During the summer, Cox’s busy schedule involves waking up at 6 a.m. to mentor students from kindergarten through eighth grade. ‘’I would have them do drills and then we would do fun games to keep them entertained,” explained Cox. Despite the early hours and repetitive instructions, Cox adores working with youngsters. “It’s tiring, but I still get through the day because it’s super fun to be there,” he said.
Even if Cox was not involved with tennis, teaching would still be a goal of his. “I feel like I want to be a speech or English teacher,” Cox explained. “Elementary school teaching would be really fun because I’m already centered around kids.”
While many would shy away from a teaching job, Cox is up for the challenge. “The worst thing is when the kids aren’t paying attention,” he said. With one student in particular, Cox witnessed this first hand. “A four-year-old I was coaching would not listen to me for anything,” he explained. “That was the most annoying thing.”

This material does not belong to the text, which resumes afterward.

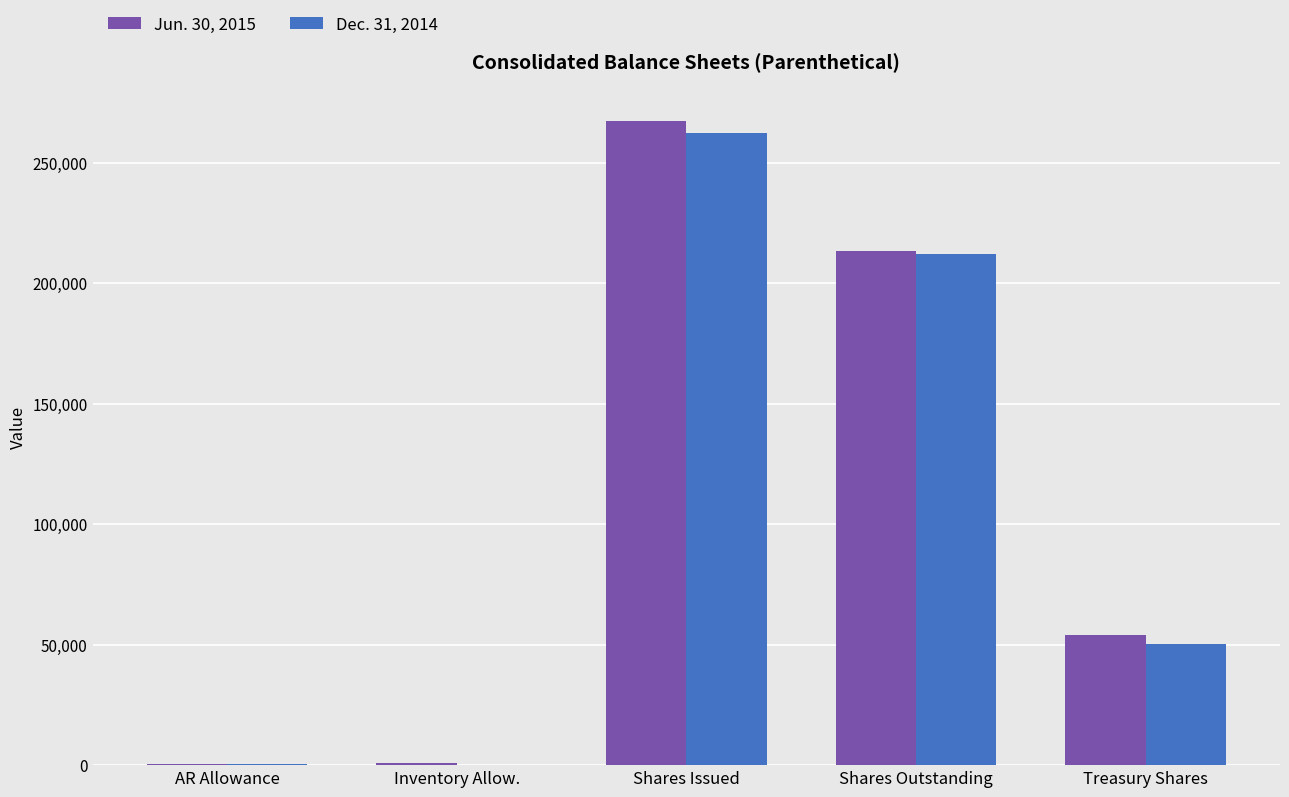

What value does the Jun. 30, 2015 series have at Shares Issued?

267255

However, the memories that come with coaching outweigh the challenges. On the last day of a summer training camp, one of the participants brought Cox a gift bag with candy and a handwritten card thanking him for coaching. “I was his favorite coach,” Cox explained. “It was so cute. I felt so happy because I knew I was able to impact him.”
Just as Cox was able to impact the athletes he coaches, his coaches have impacted him as well. “Coach Planker was the first person to ever coach me,” Cox explained. “I want to be like him and put that joy into tennis as he did for me.”
Cox also noted that coaching is a very important thing for young athletes to do, as it allows them to get more insight into the coaching experience. “You can coach little kids and see how annoying it can be, but then you can relate to it because it’s like, ‘Maybe that’s how my coach has felt about me,’” he explained. “It’s a really good eye-opening experience.”
Cox is determined to continue coaching impacting the lives of teens through tennis. “My favorite thing is just that bond I have with the kids, and the joy I get out of coaching,” he said. “The more I have an impact on them, they impact me as well.”